Perchè “un posto come me”?

Noi italiani facciamo della nostra cucina un vanto in tutto il mondo ma quanto davvero ce ne curiamo? Quanti di noi al ristorante notano i dettagli e gli abbinamenti? Sicuramente l’avvento di “4 Ristoranti” ci ha resi tutti un po’ più critici ma io questa passione l’avevo fin da bambina. Le mie scelte formative si sono rivolte ad altro, sono diventata un ingegnere, ma la passione per la cucina non è mai scomparsa.

Con gli anni, non solo mi piaceva sempre più gustare piatti nuovi e particolari, ma facevo anche molta attenzione ad abbinare il vino giusto. La mia terra natale, la Langa piemontese, lo esigeva. La cura, con cui gli enologi studiano ogni singolo grappolo perché possa poi sprigionare ogni sentore nel calice, è uno studio affascinante, una sorta di magia che trasforma un frutto in elisir.

Qui, in questo blog, l’obiettivo sarà condividere con gli appassionati e non, momenti di vita, vere e proprie esperienze del gusto. Verranno narrati viaggi alla scoperta dei sapori, sulla tavola e nelle cantine, non come critica enogastronomica ma come un vero e proprio racconto d’avventura.

Bello, ma troppo facile scrivere di opere altrui.

Le strade in discesa sono indubbiamente le più semplici da percorrere, ma certamente non sono le più affascinanti, motivo per cui si tenta sempre la scalata.
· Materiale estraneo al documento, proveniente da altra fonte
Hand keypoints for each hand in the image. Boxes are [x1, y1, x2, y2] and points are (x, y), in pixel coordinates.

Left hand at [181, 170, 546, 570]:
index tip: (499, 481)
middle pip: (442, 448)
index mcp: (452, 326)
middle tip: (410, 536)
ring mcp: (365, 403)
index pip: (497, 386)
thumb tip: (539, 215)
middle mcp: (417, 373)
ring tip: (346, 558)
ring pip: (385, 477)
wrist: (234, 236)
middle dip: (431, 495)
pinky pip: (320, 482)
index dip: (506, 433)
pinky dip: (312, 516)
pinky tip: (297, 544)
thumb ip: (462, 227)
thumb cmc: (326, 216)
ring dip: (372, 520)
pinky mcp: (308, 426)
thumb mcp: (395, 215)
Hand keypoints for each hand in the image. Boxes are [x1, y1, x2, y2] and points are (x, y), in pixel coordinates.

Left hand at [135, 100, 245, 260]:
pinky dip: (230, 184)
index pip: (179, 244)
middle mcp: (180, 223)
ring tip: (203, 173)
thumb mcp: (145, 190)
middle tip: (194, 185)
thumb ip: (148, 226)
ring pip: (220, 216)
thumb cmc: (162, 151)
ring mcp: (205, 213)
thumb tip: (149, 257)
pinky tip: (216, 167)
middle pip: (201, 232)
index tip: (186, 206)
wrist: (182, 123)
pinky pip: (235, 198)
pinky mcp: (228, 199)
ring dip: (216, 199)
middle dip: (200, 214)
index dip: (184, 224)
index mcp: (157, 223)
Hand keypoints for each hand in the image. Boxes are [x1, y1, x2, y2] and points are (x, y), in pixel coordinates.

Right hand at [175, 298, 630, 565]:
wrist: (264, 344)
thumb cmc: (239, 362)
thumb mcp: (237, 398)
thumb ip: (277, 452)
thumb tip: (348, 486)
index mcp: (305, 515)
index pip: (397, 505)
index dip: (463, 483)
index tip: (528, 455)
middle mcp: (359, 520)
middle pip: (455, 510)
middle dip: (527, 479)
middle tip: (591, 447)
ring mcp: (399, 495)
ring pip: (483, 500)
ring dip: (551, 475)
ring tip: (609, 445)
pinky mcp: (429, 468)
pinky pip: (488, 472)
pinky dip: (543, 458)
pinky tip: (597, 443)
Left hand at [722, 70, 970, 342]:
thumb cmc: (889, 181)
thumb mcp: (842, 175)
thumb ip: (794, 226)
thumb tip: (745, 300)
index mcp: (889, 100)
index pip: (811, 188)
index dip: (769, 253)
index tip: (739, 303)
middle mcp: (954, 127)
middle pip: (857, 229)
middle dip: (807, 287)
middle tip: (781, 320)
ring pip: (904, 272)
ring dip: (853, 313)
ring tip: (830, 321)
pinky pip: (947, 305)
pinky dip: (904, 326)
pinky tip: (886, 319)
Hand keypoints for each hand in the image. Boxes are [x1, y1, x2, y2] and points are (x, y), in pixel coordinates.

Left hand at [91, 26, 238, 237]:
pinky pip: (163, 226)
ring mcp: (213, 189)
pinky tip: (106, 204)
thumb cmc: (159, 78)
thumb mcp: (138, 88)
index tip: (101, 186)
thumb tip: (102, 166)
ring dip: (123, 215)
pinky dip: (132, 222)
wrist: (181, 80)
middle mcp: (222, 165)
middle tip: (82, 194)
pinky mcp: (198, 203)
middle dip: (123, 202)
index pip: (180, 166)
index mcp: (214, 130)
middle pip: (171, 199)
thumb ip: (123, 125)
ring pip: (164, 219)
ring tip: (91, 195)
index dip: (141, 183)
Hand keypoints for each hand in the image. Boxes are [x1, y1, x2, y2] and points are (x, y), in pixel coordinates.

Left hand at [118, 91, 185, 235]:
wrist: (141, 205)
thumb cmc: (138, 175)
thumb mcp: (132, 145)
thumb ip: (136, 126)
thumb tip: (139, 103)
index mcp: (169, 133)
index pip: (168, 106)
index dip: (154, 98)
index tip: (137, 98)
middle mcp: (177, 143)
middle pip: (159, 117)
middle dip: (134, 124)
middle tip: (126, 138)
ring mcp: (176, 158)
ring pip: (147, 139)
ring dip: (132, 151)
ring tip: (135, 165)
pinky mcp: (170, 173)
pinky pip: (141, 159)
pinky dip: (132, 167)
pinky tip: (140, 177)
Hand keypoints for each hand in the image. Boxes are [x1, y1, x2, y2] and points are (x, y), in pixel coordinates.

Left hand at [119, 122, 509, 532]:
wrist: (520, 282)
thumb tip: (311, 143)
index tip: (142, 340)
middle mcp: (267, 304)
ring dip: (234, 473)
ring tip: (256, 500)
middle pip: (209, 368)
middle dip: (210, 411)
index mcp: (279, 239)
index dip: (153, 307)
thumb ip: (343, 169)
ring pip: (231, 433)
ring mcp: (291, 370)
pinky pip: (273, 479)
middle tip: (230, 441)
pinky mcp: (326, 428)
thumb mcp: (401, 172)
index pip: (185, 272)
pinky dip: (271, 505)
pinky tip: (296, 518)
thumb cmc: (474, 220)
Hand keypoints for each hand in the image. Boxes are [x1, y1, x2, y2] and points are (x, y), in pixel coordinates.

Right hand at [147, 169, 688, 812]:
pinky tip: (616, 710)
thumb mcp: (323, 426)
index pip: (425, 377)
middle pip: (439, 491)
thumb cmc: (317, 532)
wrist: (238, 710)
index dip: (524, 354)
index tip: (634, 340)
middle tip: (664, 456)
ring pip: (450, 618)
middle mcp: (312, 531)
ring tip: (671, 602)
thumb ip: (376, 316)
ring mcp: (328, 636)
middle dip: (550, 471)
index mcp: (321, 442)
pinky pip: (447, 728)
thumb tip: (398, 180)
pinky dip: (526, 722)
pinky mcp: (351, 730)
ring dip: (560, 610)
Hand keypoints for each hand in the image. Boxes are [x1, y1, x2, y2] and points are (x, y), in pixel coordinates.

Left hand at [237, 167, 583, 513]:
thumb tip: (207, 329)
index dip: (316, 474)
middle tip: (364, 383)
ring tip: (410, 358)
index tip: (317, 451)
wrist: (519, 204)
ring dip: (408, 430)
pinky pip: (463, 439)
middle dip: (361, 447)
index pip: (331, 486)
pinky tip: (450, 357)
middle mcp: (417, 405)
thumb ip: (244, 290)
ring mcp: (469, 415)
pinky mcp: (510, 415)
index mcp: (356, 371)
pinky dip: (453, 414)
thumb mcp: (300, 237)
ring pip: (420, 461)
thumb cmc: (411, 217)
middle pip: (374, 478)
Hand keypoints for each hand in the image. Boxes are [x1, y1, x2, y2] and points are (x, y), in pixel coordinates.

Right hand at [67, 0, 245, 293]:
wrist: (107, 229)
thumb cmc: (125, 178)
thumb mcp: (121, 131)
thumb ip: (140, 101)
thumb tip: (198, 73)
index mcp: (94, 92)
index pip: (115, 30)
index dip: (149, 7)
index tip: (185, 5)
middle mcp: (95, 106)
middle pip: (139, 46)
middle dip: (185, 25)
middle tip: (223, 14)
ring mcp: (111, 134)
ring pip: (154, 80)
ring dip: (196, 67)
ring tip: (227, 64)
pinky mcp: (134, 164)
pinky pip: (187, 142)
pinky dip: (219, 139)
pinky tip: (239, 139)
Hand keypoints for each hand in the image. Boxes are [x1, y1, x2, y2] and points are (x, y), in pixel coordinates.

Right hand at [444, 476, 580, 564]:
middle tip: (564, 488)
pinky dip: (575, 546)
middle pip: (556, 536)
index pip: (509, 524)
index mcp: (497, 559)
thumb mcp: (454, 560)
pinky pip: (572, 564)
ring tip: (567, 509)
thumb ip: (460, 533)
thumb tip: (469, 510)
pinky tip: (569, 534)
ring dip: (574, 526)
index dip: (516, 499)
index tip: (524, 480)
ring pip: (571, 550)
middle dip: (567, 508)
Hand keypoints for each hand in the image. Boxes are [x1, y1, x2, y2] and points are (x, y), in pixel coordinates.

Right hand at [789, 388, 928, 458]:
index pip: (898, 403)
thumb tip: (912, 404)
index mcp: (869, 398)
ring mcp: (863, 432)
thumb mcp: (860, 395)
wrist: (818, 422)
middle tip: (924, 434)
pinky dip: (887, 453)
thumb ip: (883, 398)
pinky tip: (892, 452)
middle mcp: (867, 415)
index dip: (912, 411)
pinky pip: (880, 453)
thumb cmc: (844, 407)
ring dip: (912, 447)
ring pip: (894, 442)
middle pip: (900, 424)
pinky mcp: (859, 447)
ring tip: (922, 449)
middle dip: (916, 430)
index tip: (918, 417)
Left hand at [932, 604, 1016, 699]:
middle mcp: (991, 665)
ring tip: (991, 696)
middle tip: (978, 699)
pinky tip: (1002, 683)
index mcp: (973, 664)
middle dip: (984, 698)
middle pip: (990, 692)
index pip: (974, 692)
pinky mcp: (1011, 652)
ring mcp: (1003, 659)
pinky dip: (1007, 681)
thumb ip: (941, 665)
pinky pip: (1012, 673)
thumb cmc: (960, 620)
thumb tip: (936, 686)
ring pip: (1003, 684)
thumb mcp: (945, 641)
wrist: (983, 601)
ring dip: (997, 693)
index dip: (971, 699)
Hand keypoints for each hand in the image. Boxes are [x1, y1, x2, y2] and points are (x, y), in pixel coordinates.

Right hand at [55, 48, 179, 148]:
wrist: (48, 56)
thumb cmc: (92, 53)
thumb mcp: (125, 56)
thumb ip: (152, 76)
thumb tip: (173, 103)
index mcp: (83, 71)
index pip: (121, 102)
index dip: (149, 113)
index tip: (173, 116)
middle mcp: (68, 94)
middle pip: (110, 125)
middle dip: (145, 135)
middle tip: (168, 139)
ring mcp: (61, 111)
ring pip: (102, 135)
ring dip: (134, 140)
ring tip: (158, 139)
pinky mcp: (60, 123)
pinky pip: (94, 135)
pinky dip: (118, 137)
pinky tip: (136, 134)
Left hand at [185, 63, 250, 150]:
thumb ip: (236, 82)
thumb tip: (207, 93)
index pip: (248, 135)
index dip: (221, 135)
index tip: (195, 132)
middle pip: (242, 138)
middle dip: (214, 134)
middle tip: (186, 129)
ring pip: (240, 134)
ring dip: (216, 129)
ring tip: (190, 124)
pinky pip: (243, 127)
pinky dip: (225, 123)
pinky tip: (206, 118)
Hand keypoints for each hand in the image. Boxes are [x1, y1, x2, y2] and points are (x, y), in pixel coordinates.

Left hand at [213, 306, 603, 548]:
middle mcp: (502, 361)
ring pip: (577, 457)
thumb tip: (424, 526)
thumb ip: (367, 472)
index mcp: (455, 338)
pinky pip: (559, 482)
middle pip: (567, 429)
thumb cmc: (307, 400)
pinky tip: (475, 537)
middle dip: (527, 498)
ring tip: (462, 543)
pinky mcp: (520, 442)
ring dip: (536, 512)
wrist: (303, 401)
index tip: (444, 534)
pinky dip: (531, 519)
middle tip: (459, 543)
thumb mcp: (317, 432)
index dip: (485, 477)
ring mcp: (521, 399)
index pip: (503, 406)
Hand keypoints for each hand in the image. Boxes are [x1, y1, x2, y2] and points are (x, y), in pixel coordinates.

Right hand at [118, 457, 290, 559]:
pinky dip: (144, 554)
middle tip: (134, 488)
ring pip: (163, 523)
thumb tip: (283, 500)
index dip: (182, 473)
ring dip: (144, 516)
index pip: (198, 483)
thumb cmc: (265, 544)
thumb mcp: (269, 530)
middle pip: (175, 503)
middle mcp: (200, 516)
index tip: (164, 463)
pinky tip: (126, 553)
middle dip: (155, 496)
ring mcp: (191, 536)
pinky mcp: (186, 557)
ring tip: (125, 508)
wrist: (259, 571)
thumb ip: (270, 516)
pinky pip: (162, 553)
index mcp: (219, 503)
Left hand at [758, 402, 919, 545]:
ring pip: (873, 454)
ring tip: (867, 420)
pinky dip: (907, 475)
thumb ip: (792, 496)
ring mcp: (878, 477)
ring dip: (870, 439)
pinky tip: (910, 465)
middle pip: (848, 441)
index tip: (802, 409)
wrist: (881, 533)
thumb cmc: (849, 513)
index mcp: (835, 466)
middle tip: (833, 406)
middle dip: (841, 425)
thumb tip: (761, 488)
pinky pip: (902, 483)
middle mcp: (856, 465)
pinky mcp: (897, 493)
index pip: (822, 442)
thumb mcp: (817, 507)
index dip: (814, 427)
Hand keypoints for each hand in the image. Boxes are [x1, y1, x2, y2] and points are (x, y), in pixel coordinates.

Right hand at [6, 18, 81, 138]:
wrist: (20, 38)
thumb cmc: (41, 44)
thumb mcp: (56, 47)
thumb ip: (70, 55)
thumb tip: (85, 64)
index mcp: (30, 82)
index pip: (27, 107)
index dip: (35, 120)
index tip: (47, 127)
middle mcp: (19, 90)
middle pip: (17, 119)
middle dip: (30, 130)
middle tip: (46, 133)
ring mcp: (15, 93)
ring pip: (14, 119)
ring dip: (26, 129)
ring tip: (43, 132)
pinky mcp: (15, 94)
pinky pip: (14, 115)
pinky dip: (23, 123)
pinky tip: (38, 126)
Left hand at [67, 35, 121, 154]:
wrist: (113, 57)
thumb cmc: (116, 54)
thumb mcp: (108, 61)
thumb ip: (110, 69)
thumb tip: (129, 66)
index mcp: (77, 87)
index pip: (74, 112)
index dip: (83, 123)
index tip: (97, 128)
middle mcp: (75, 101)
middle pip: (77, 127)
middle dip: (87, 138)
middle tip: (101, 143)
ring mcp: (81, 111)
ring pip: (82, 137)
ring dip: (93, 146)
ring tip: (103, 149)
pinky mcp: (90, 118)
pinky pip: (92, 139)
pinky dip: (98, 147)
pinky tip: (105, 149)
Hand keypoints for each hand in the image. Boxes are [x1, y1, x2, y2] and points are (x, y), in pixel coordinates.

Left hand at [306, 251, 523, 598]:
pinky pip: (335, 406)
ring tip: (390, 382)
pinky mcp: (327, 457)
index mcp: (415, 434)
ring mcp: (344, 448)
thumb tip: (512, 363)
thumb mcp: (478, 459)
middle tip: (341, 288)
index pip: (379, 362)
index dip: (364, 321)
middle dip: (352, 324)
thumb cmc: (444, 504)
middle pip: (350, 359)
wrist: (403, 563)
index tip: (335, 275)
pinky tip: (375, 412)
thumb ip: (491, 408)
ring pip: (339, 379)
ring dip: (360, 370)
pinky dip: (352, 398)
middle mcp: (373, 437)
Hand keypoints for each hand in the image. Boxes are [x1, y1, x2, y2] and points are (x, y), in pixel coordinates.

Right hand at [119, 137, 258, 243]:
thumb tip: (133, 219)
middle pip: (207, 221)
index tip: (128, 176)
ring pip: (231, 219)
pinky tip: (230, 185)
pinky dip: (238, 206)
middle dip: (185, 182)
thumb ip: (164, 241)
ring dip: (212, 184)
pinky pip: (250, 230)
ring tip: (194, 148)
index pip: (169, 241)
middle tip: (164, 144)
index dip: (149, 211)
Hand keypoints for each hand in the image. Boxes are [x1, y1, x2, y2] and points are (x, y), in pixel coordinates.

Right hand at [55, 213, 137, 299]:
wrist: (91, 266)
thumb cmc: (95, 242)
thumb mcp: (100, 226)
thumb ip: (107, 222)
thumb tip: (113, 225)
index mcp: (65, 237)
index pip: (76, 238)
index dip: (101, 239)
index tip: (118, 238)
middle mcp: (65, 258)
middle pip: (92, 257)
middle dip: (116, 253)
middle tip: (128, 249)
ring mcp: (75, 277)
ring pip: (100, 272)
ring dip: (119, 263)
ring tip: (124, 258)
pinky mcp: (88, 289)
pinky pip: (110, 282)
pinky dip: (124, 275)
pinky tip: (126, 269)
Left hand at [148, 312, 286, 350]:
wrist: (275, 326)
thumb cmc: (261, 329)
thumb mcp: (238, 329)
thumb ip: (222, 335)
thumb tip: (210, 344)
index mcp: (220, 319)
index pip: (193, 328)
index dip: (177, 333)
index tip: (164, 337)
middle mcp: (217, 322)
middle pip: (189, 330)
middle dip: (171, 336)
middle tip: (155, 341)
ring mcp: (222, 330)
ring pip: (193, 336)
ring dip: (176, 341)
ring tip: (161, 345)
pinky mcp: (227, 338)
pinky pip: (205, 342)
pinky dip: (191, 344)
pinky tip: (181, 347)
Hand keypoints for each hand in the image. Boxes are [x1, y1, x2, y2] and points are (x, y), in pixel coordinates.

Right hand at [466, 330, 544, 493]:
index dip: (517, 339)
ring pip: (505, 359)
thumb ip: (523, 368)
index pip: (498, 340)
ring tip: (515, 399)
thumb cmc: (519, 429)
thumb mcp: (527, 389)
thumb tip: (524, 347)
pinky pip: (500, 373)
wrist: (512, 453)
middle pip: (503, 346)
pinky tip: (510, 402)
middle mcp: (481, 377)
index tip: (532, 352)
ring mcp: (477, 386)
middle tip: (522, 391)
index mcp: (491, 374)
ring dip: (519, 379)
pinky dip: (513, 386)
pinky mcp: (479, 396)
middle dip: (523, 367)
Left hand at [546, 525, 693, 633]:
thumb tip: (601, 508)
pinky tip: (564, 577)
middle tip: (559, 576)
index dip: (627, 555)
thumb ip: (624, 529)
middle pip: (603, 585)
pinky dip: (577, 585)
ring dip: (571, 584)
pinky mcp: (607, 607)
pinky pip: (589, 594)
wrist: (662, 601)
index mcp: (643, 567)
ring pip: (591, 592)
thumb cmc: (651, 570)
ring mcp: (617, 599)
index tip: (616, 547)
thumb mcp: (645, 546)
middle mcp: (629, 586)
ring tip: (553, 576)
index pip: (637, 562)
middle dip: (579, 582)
Ho vissuto anni da studentessa fuori sede, vedevo alla tv programmi di cucina, leggevo recensioni di posti magnifici ma poi non avevo davvero la possibilità di provarli, non potendoci però rinunciare, bisognava trovare il modo di raggiungerli.

Così ho sviluppato la versione “Come me” di “Un posto”.

In queste pagine cercherò quindi di proporvi anche una personale versione casalinga di alcuni piatti che mi hanno particolarmente colpita, non saranno sicuramente belli come l’originale, ma porteranno i miei viaggi sulle tavole di chiunque voglia seguirmi e assecondarmi in questi voli pindarici della cucina.

Ovviamente, fatemi sapere come sono andate le vostre serate da chef, allegate foto, suggeritemi gli abbinamenti migliori e non dubitate: li proverò tutti!